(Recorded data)
..............................
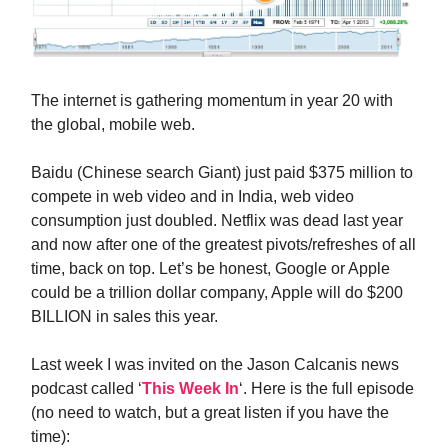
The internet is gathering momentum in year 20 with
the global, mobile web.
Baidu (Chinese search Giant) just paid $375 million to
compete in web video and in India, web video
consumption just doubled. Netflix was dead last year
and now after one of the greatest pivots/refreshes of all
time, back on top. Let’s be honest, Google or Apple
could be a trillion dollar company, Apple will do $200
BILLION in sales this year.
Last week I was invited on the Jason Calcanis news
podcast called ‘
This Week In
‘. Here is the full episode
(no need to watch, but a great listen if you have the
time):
..............................
» Task instructions:
Copy out every line of the recorded data above word for word, leaving out the pictures.

» Answer section:
The internet is gathering momentum in year 20 with
the global, mobile web.
Baidu (Chinese search Giant) just paid $375 million to
compete in web video and in India, web video
consumption just doubled. Netflix was dead last year
and now after one of the greatest pivots/refreshes of all
time, back on top. Let’s be honest, Google or Apple
could be a trillion dollar company, Apple will do $200
BILLION in sales this year.
Last week I was invited on the Jason Calcanis news
podcast called ‘
This Week In
‘. Here is the full episode
(no need to watch, but a great listen if you have the
time):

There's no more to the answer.